Xynn is our proprietary technology platform, which incorporates our own algorithms as well as cutting-edge artificial intelligence research from academia. It powers all the products on our website and also allows us to quickly generate bespoke solutions. In this post, I’d like to share a little about Xynn and how it provides a very powerful basis for building natural language solutions.
Most of what we do here at Lore involves understanding human-generated content, and Xynn is really at the core of what allows us to do that. We sometimes call it a “knowledge discovery engine,” but at its lowest level it’s a “text understanding engine” (you can’t discover knowledge until you’ve understood what you’ve read!).
Xynn isn’t a single entity but rather a platform that powers our products and customized solutions. It’s a collections of tools we’ve developed over the past year that work closely together to ingest, annotate, understand, and analyze text. In order to process a client’s document, whether a large multi-page PDF presentation or a single tweet, we first need to pull out and understand the relevant text (and possibly images) in the document and then store and index that information. This is Xynn’s job.
In very general terms, Xynn processes text in several steps:
Extract: This involves parsing the input document (PDF, Word file, HTML, etc.), pulling out the text, and splitting it into a series of paragraphs, sentences, and words. Documents can also have metadata associated with them (author, publication date, category, etc.), which is all pulled in as well.
Parse & Annotate: Xynn tries to break down the grammatical structure of each sentence, determining what role each word plays (Is it the subject or object? What verb is it connected with? etc.). This information is also used to identify interesting objects (or entities) in the text, including proper nouns (people, organizations, cities, etc.) and other useful categories (currencies, dates, time periods, etc.). By leveraging its understanding of grammar, Xynn can identify entities it has never seen before because of how they’re used in a sentence.

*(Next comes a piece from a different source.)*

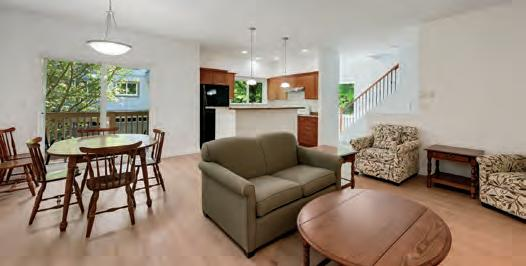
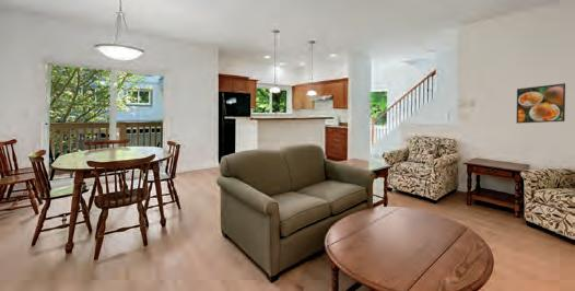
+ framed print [516,82,566,125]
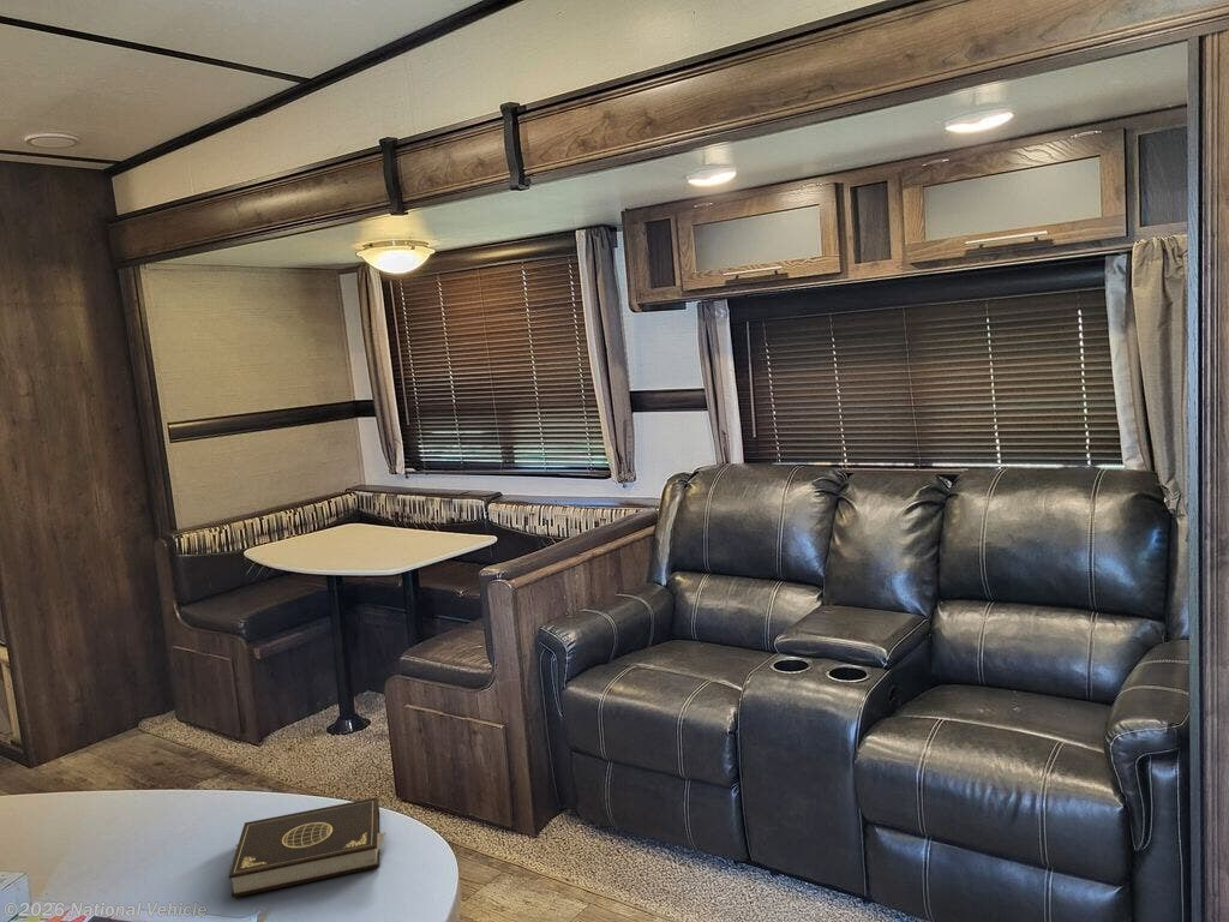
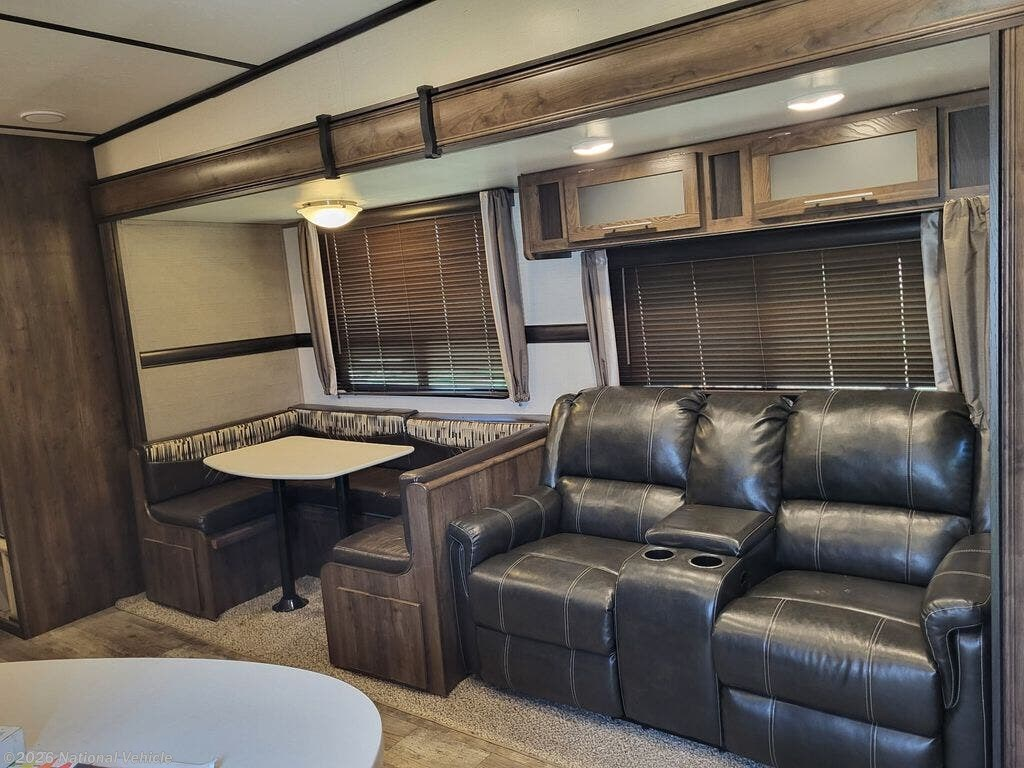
- book [227,796,386,899]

Link & Contextualize: The annotations above all work at the level of individual sentences, but in this next step we apply global intelligence. This happens in two stages. First, each sentence is compared to the rest of the document and to all related documents (e.g., from the same client). Second, the information in the text is compared to all the relevant structured information we have: a client’s database, taxonomy, or even information in public data sources (like Wikipedia). For instance, Xynn would recognize that the word “Lincoln” might be a reference to a US president or to a brand of cars, and it would figure out which is correct based on the other text in the document (or how the word is used in the sentence).
Sentiment & Themes: Xynn uses the language of the text to tag it with more “subjective” annotations, such as sentiment or tone (positive, negative, etc.). It also assigns a set of likely keywords and topics to each part of a document. These may be specific, important terms from the text itself, but they can also be pulled from a list provided by the customer. These annotations provide very useful metadata when analyzing or interacting with the text.

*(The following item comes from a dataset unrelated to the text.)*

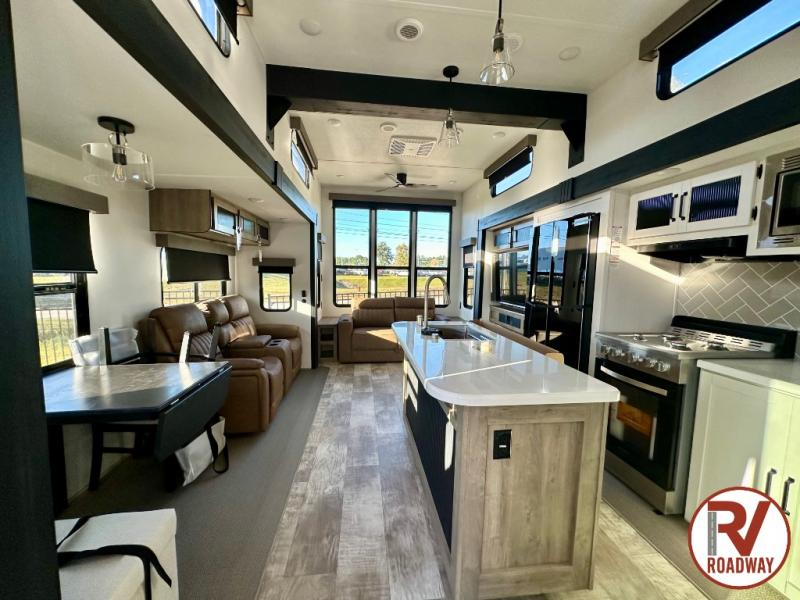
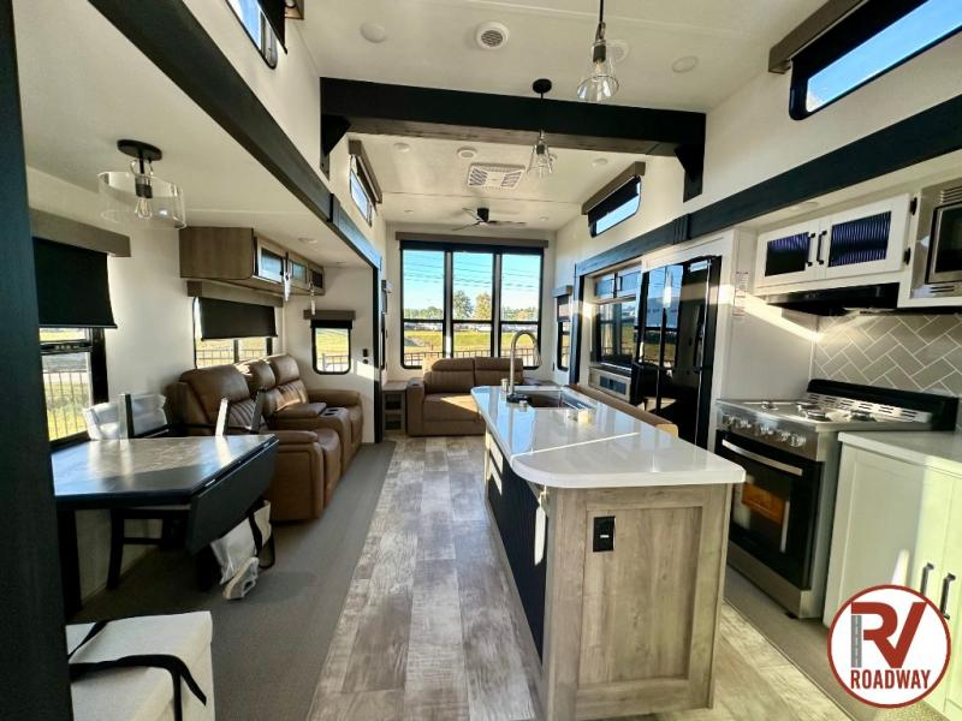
+ shoe [222,556,260,600]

Index & Enrich: Finally, the output of this process is saved into our high-performance database so that it’s ready to be searched and analyzed. Each document is stored and indexed along with all the information extracted above. In many cases, we also enrich the document with additional information pulled in from public data sources or customer databases. For instance, if a document mentions a group of suppliers of one of our customers, Xynn would retrieve and index each supplier’s country, as well as the fact that they are suppliers, along with the document. This would enable us to very quickly retrieve all documents mentioning all suppliers from a given region (even if the region’s name is never mentioned in the document).
After processing, Xynn’s version of each document can be thought of as an extremely informative “onion,” with the original document at the core and successive layers building on each other to provide an ever-richer understanding of the document.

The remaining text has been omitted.